Machine learning helps us distill the unreasonable complexity of the world around us into (relatively) simple models. In theory, models should learn facts about the population from which their training dataset is sampled. In practice, models often learn about the idiosyncrasies of the data they are fed. As a result, there is a concern that machine learning models could leak sensitive information in unpredictable ways. The goal of this project is to understanding when, how, and why this can occur and what can be done about it.
In his premonitory book “The Assault on Privacy: Computers, Data Banks, and Dossiers,” Arthur R. Miller warns of the threat of information technology. 45 years later, we are all too aware of the importance of collecting, sharing, and analyzing sensitive data with care. In particular, the problem of sharing (or publishing) datasets is a critical one. Past attempts at data sharing through anonymization, though it sounds like a simple bullet-proof procedure, have been met with catastrophes. Incidents experienced by companies like AOL and Netflix remind us of the consequences of underestimating this problem.
The goal of this research is to design data sharing protocols and mechanisms that achieve theoretically-sound privacy guarantees such as differential privacy. This project seeks to explore solutions spanning multiple applications, ranging from secure data aggregation to micro-data publishing, as well as multiple technical approaches, ranging from secure multiparty computation to data synthesis.
- Plausible Deniability for Privacy-Preserving Data Synthesis
- Achieving Differential Privacy in Secure Multiparty Data Aggregation Protocols on Star Networks
Data breaches are an ever increasing concern nowadays. For instance, the 2017 Equifax breach exposed sensitive financial information of an estimated 143 millions US persons. Furthermore, companies are often powerless to protected themselves as exemplified by Yahoo! which was breached in 2013 and then again in 2014!
As a defense, some security researchers have advocated for the use of always-encrypted databases. A prominent approach to construct always-encrypted databases is to leverage weak forms of encryption which expose, in their ciphertexts, some plaintext information in order to preserve query processing functionality. The level of security offered by such constructions remains unclear and recent academic papers have suggested that straightforward inference techniques such as frequency analysis undermine their security. This project seeks to analyze the security of popular encrypted databases constructions through the design of sophisticated inference attacks which exploit the complexity of real-world data such as correlations between data record attributes.
Side-channel attacks exploit the implementation of a system rather than its design. For example, such attacks include extracting cryptographic keys by probing the CPU cache during a decryption operation or through inference from a power analysis trace. Despite a growing set of prominent instances targeting real-world systems such as Spectre and Meltdown, side-channel threats remain poorly understood. There is a dearth of systematic knowledge about the cause of side-channel vulnerabilities and ways to effectively mitigate them. This project seeks to better understand side-channel threats through studying attacks on diverse systems ranging from CPU secure enclaves to cloud-based multi-tenant search systems.

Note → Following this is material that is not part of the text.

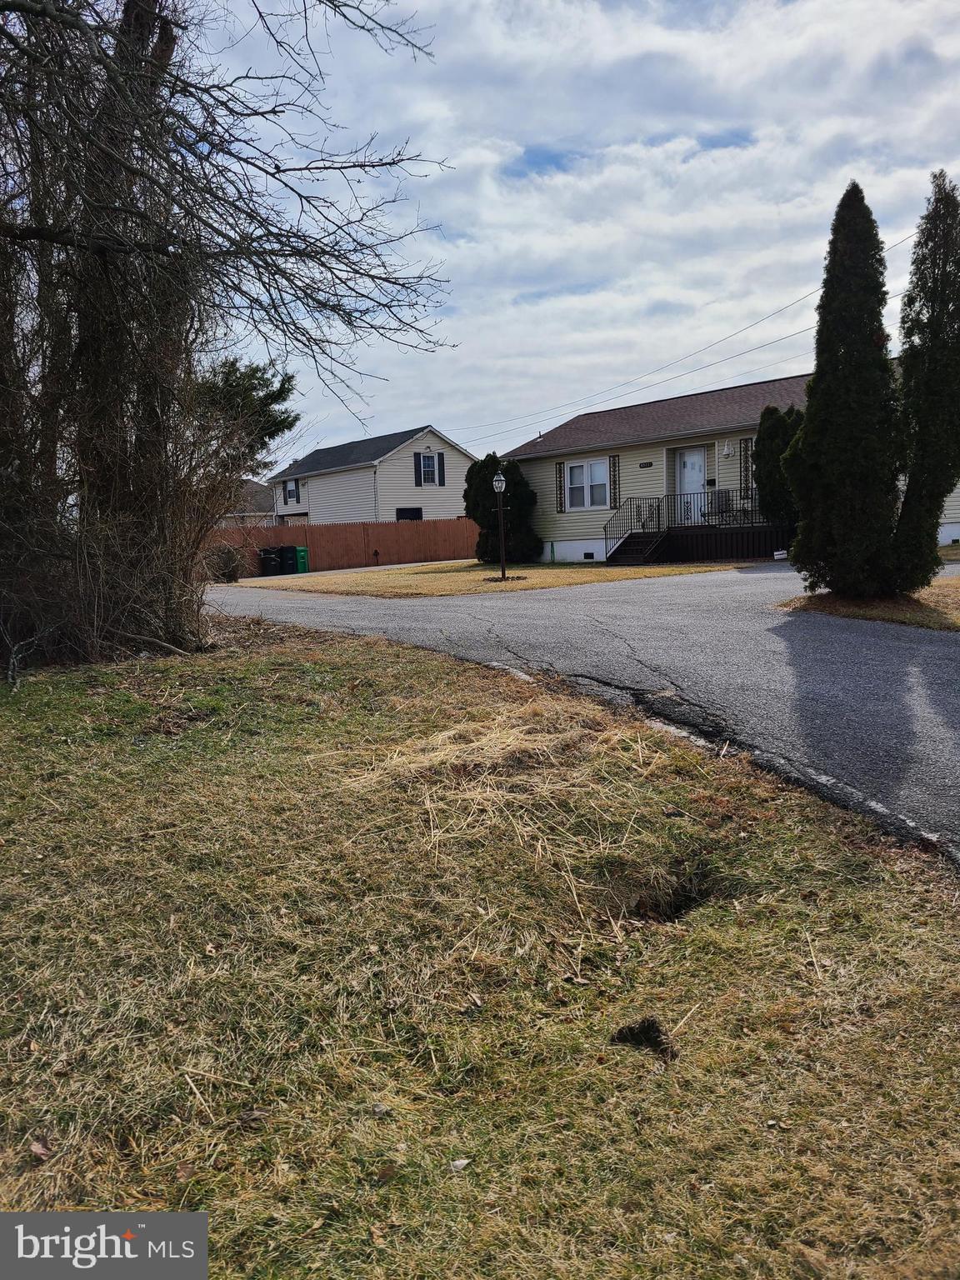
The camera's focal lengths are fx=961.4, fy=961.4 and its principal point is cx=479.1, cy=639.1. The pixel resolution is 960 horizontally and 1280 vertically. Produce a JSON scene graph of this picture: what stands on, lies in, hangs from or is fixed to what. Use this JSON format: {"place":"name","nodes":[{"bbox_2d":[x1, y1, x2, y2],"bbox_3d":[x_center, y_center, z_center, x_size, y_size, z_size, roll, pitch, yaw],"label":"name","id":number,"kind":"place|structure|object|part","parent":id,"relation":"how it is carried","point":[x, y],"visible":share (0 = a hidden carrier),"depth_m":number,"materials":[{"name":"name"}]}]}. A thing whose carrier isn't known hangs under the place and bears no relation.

Location data is a particularly sensitive type of data because human mobility reveals so much information about our lives. Where we are and where we go defines the blueprint of our lives and divulges our social relationships. Yet in the age of smartphones and location-enhanced services, our location data is increasingly exposed to untrusted and sometimes untrustworthy third parties. The broad goal of this project is to understand salient threats to location privacy in our daily lives, as well as to design and analyze techniques to preserve privacy when sharing location data.
- Synthesizing Plausible Privacy-Preserving Location Traces
- A Location-Privacy Threat Stemming from the Use of Shared Public IP Addresses
- How Others Compromise Your Location Privacy: The Case of Shared Public IPs at Hotspots.